April 11

What was advertised in a colonial American newspaper 250 years ago this week?

Massachusetts Gazette and Boston Weekly News-Letter (April 8, 1773).

“He will open a Place for Sale of Goods to be known by the Name of The Silent Auction-Room.”

When he established the “Silent Auction-Room” in Boston in the spring of 1773, A. Bowman did not even pretend politeness toward his competitors in his advertisements.  In a notice that he placed in the April 8 edition of the Massachusetts Gazette and Boston Weekly News-Letter, he mocked the advertisements placed by three of his competitors.  All three advertisements appeared in that issue, making for easy reference for readers, though Bowman previously encountered them in other newspapers.

The auctioneer stated that he would “receive and sell all Sorts of Merchandise, House-Furniture,” and other goods.  However, “‘Houses, Lands and Shipping,’ he does not pretend to sell,” he snidely comments, “because he is apprehensive it would be very difficult to get them up Stairs.”  Bowman quoted directly from William Greenleaf’s advertisement.  His rival stated, “In the Sale of Houses, Lands, Shipping, Merchandize, Household Furniture, &c. &c. my Employers may depend on my exerting myself for their Interest.”
══════════════════════════════
Work request 1 =
In the colonial advertising piece, whose advertisement did Bowman quote directly?
Work request 2 =
Transcribe the colonial advertising piece from "When he established" to "in other newspapers.".

[Source texts of formatted documents]
══════════════════════════════
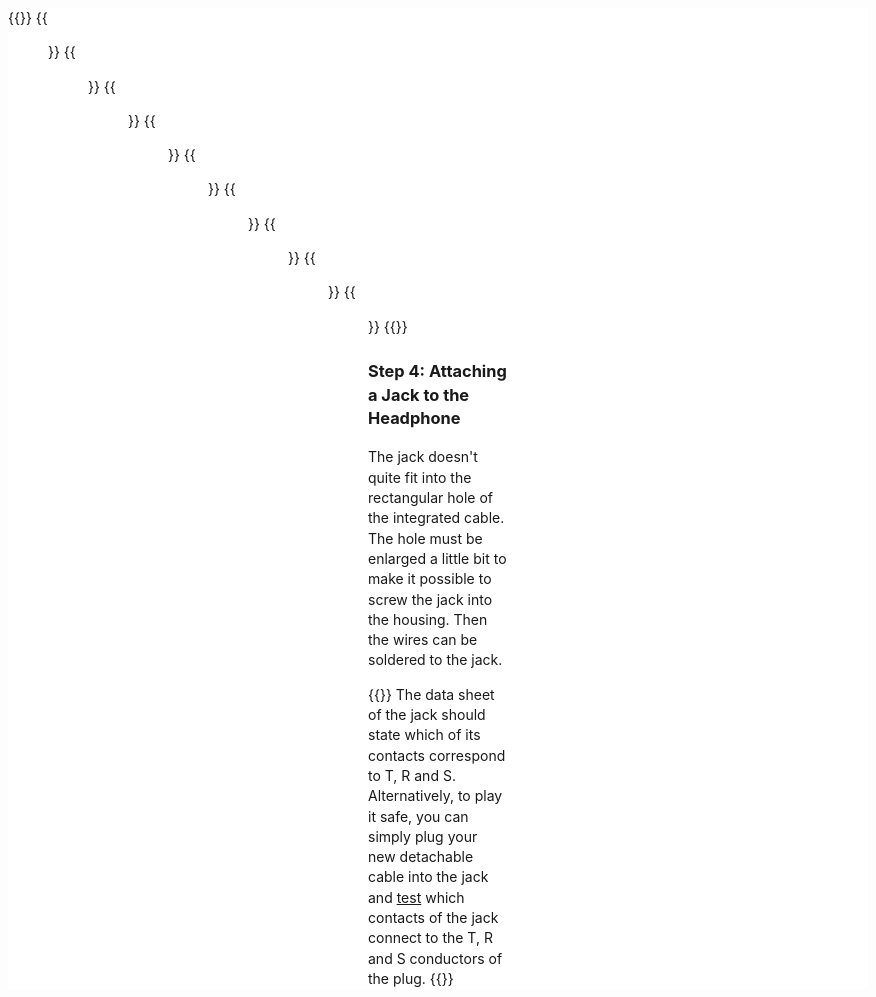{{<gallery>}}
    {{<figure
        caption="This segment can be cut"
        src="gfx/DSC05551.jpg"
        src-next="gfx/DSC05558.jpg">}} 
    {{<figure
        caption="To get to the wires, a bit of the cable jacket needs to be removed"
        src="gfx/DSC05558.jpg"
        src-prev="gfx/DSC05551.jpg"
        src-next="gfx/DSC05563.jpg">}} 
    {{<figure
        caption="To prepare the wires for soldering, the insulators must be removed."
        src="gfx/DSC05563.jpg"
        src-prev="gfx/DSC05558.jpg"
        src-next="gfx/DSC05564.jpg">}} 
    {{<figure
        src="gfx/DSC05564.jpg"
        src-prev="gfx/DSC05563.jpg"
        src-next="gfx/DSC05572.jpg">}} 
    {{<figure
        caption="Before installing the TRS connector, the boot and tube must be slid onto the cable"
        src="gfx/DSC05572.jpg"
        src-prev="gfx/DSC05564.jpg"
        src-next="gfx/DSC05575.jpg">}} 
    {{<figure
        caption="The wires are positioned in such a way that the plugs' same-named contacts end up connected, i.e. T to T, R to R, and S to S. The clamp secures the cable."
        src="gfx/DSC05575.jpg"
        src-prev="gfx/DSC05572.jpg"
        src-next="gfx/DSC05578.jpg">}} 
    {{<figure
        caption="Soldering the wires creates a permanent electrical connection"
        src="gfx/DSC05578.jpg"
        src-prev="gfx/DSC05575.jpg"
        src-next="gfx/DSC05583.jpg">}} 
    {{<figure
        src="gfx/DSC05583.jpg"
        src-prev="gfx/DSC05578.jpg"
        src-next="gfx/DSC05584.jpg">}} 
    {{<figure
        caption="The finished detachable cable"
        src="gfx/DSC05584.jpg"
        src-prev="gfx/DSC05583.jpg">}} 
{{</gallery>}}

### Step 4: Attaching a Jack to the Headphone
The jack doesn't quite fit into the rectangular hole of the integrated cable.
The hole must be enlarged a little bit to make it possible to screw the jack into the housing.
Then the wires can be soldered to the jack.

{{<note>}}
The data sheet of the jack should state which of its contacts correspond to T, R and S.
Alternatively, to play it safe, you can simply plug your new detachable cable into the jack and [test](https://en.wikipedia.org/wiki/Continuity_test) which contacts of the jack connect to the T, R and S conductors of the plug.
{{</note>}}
══════════════════════════════
Answer 1 =
William Greenleaf's.

Answer 2 =
When he established the “Silent Auction-Room” in Boston in the spring of 1773, A. Bowman did not even pretend politeness toward his competitors in his advertisements.  In a notice that he placed in the April 8 edition of the Massachusetts Gazette and Boston Weekly News-Letter, he mocked the advertisements placed by three of his competitors.  All three advertisements appeared in that issue, making for easy reference for readers, though Bowman previously encountered them in other newspapers.